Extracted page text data
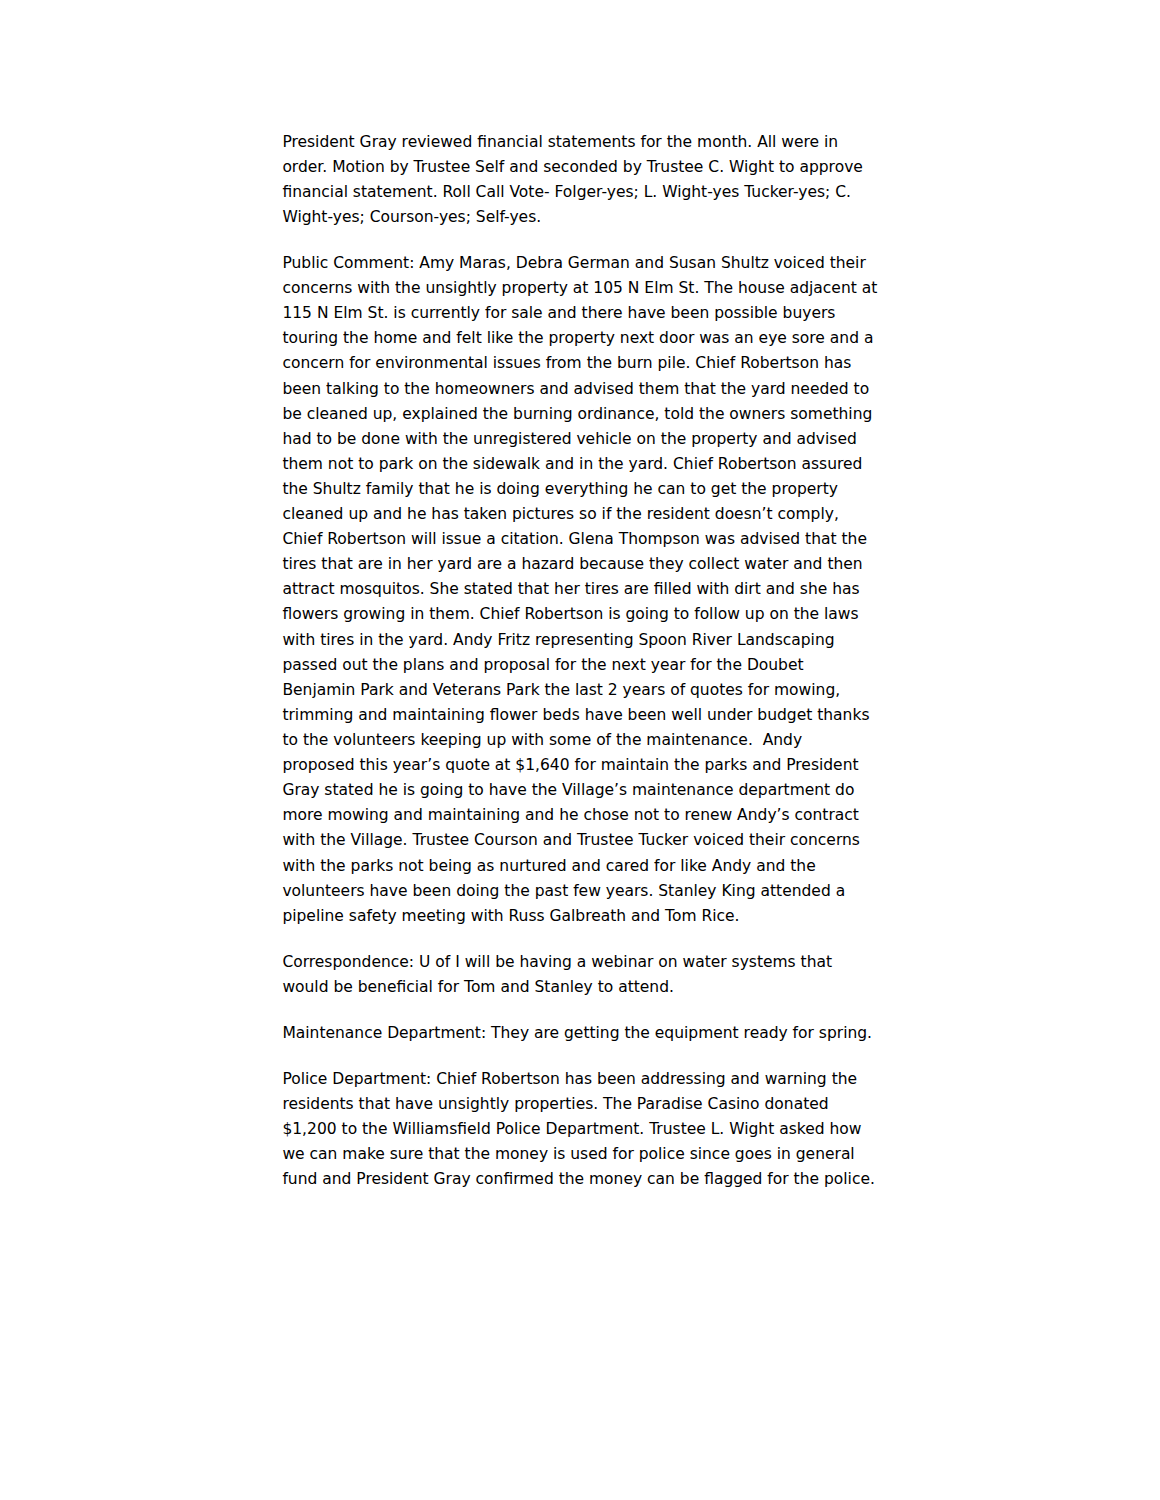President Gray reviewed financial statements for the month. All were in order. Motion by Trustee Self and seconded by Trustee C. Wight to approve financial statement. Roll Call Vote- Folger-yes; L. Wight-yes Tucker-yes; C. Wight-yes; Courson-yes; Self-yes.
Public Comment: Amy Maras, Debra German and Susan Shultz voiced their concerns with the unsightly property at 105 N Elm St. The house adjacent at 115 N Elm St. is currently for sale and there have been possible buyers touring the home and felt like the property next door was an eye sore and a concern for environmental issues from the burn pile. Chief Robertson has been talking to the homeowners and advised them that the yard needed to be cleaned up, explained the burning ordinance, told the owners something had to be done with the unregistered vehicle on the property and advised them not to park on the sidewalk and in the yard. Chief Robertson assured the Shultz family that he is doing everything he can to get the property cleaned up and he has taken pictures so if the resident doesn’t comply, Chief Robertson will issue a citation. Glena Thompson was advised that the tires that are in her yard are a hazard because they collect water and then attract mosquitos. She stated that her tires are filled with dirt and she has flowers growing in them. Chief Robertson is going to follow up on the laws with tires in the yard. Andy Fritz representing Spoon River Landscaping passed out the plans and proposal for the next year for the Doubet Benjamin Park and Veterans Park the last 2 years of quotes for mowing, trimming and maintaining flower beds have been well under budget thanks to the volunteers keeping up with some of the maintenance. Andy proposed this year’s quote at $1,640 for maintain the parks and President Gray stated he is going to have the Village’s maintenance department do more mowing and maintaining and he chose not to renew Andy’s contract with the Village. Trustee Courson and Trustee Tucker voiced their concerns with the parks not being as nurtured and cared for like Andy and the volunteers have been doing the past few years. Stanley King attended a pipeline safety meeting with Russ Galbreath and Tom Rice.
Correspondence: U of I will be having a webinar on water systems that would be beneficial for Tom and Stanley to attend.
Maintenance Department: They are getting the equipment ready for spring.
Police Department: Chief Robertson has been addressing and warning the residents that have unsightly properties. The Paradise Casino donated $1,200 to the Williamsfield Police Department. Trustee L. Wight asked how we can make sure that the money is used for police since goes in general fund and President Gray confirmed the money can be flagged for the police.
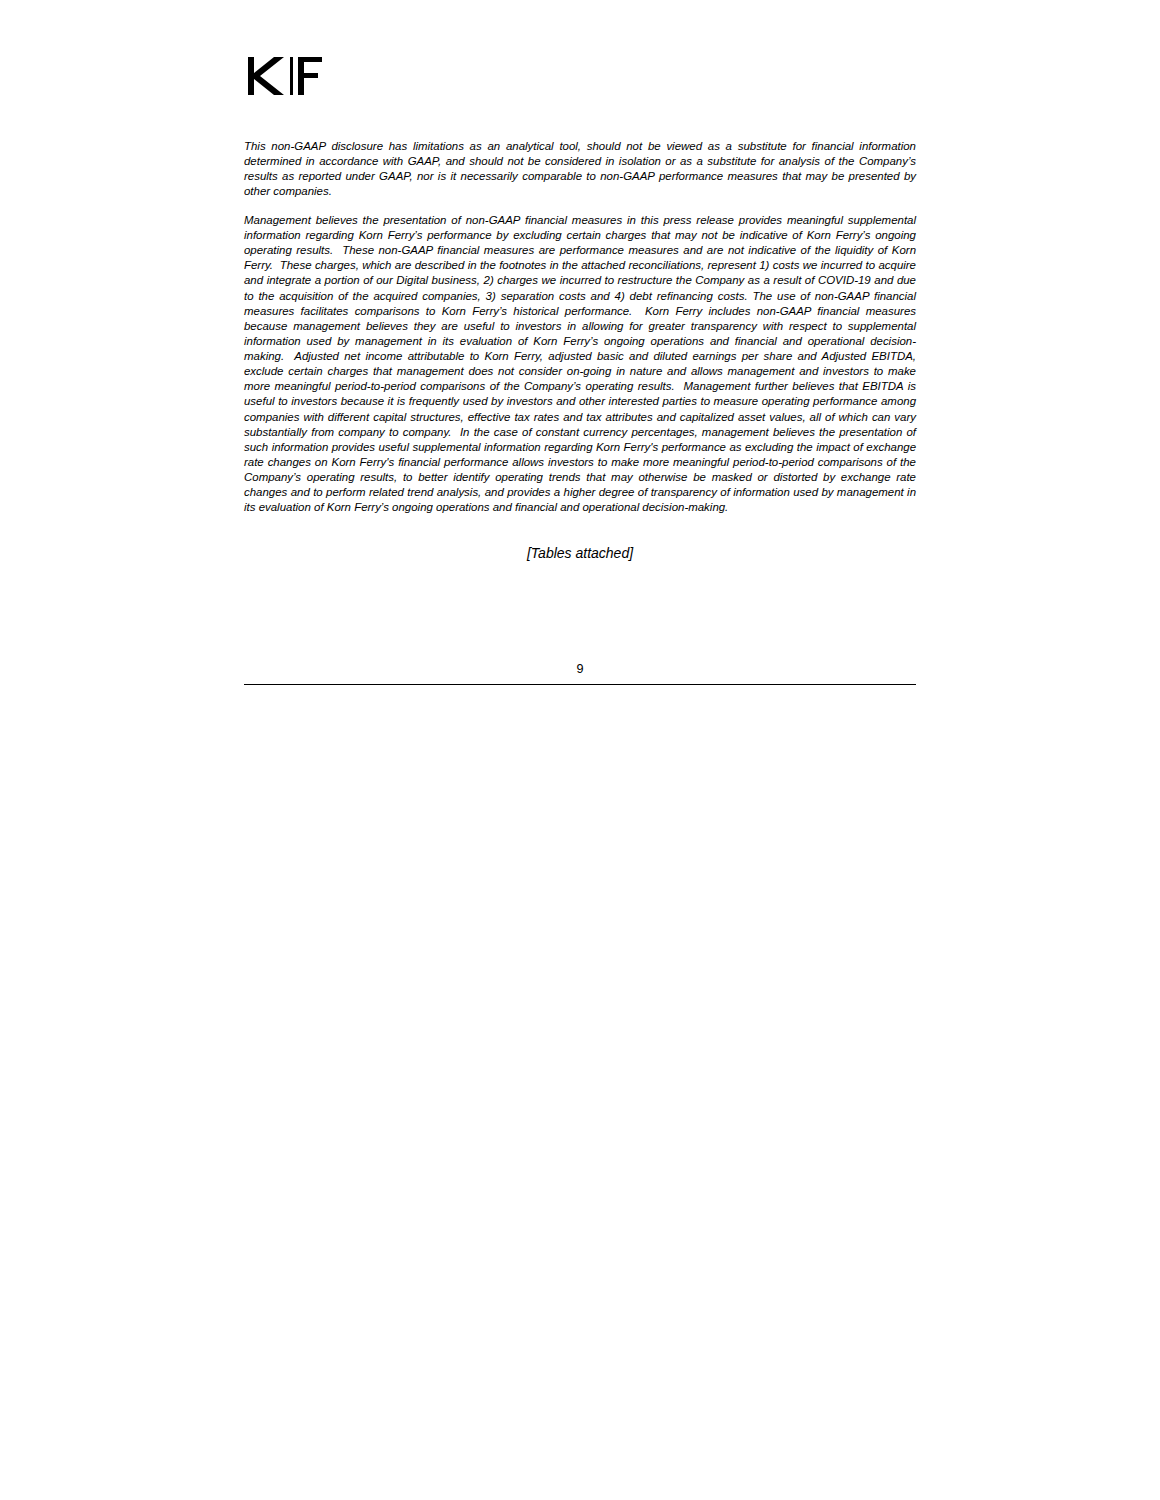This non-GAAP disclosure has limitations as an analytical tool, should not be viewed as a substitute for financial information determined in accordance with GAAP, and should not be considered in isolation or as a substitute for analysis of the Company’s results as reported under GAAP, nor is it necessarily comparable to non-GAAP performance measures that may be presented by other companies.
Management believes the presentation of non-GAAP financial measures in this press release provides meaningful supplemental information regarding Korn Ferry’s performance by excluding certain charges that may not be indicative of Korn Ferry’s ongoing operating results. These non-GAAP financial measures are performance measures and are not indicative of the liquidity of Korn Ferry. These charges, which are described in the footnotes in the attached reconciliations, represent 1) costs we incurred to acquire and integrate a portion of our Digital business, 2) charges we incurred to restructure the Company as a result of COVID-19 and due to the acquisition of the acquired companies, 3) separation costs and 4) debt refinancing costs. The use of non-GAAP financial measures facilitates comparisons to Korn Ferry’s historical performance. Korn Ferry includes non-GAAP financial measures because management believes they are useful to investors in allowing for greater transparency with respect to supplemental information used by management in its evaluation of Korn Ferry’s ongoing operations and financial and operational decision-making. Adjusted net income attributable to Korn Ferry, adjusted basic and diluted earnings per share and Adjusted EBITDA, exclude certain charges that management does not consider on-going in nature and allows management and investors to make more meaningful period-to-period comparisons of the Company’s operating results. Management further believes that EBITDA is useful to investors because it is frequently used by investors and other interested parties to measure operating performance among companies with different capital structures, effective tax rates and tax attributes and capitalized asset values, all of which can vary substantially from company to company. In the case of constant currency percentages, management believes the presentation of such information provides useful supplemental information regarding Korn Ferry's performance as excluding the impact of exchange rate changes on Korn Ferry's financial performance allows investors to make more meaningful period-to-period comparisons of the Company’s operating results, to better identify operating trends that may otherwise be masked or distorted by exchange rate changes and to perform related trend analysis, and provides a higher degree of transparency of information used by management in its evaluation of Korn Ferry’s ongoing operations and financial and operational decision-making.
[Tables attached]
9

Task goal
Each record is to be written out exactly. No picture goes in.

Output for this task
President Gray reviewed financial statements for the month. All were in order. Motion by Trustee Self and seconded by Trustee C. Wight to approve financial statement. Roll Call Vote- Folger-yes; L. Wight-yes Tucker-yes; C. Wight-yes; Courson-yes; Self-yes.
Public Comment: Amy Maras, Debra German and Susan Shultz voiced their concerns with the unsightly property at 105 N Elm St. The house adjacent at 115 N Elm St. is currently for sale and there have been possible buyers touring the home and felt like the property next door was an eye sore and a concern for environmental issues from the burn pile. Chief Robertson has been talking to the homeowners and advised them that the yard needed to be cleaned up, explained the burning ordinance, told the owners something had to be done with the unregistered vehicle on the property and advised them not to park on the sidewalk and in the yard. Chief Robertson assured the Shultz family that he is doing everything he can to get the property cleaned up and he has taken pictures so if the resident doesn’t comply, Chief Robertson will issue a citation. Glena Thompson was advised that the tires that are in her yard are a hazard because they collect water and then attract mosquitos. She stated that her tires are filled with dirt and she has flowers growing in them. Chief Robertson is going to follow up on the laws with tires in the yard. Andy Fritz representing Spoon River Landscaping passed out the plans and proposal for the next year for the Doubet Benjamin Park and Veterans Park the last 2 years of quotes for mowing, trimming and maintaining flower beds have been well under budget thanks to the volunteers keeping up with some of the maintenance. Andy proposed this year’s quote at $1,640 for maintain the parks and President Gray stated he is going to have the Village’s maintenance department do more mowing and maintaining and he chose not to renew Andy’s contract with the Village. Trustee Courson and Trustee Tucker voiced their concerns with the parks not being as nurtured and cared for like Andy and the volunteers have been doing the past few years. Stanley King attended a pipeline safety meeting with Russ Galbreath and Tom Rice.
Correspondence: U of I will be having a webinar on water systems that would be beneficial for Tom and Stanley to attend.
Maintenance Department: They are getting the equipment ready for spring.
Police Department: Chief Robertson has been addressing and warning the residents that have unsightly properties. The Paradise Casino donated $1,200 to the Williamsfield Police Department. Trustee L. Wight asked how we can make sure that the money is used for police since goes in general fund and President Gray confirmed the money can be flagged for the police.
This non-GAAP disclosure has limitations as an analytical tool, should not be viewed as a substitute for financial information determined in accordance with GAAP, and should not be considered in isolation or as a substitute for analysis of the Company’s results as reported under GAAP, nor is it necessarily comparable to non-GAAP performance measures that may be presented by other companies.
Management believes the presentation of non-GAAP financial measures in this press release provides meaningful supplemental information regarding Korn Ferry’s performance by excluding certain charges that may not be indicative of Korn Ferry’s ongoing operating results. These non-GAAP financial measures are performance measures and are not indicative of the liquidity of Korn Ferry. These charges, which are described in the footnotes in the attached reconciliations, represent 1) costs we incurred to acquire and integrate a portion of our Digital business, 2) charges we incurred to restructure the Company as a result of COVID-19 and due to the acquisition of the acquired companies, 3) separation costs and 4) debt refinancing costs. The use of non-GAAP financial measures facilitates comparisons to Korn Ferry’s historical performance. Korn Ferry includes non-GAAP financial measures because management believes they are useful to investors in allowing for greater transparency with respect to supplemental information used by management in its evaluation of Korn Ferry’s ongoing operations and financial and operational decision-making. Adjusted net income attributable to Korn Ferry, adjusted basic and diluted earnings per share and Adjusted EBITDA, exclude certain charges that management does not consider on-going in nature and allows management and investors to make more meaningful period-to-period comparisons of the Company’s operating results. Management further believes that EBITDA is useful to investors because it is frequently used by investors and other interested parties to measure operating performance among companies with different capital structures, effective tax rates and tax attributes and capitalized asset values, all of which can vary substantially from company to company. In the case of constant currency percentages, management believes the presentation of such information provides useful supplemental information regarding Korn Ferry's performance as excluding the impact of exchange rate changes on Korn Ferry's financial performance allows investors to make more meaningful period-to-period comparisons of the Company’s operating results, to better identify operating trends that may otherwise be masked or distorted by exchange rate changes and to perform related trend analysis, and provides a higher degree of transparency of information used by management in its evaluation of Korn Ferry’s ongoing operations and financial and operational decision-making.
[Tables attached]
9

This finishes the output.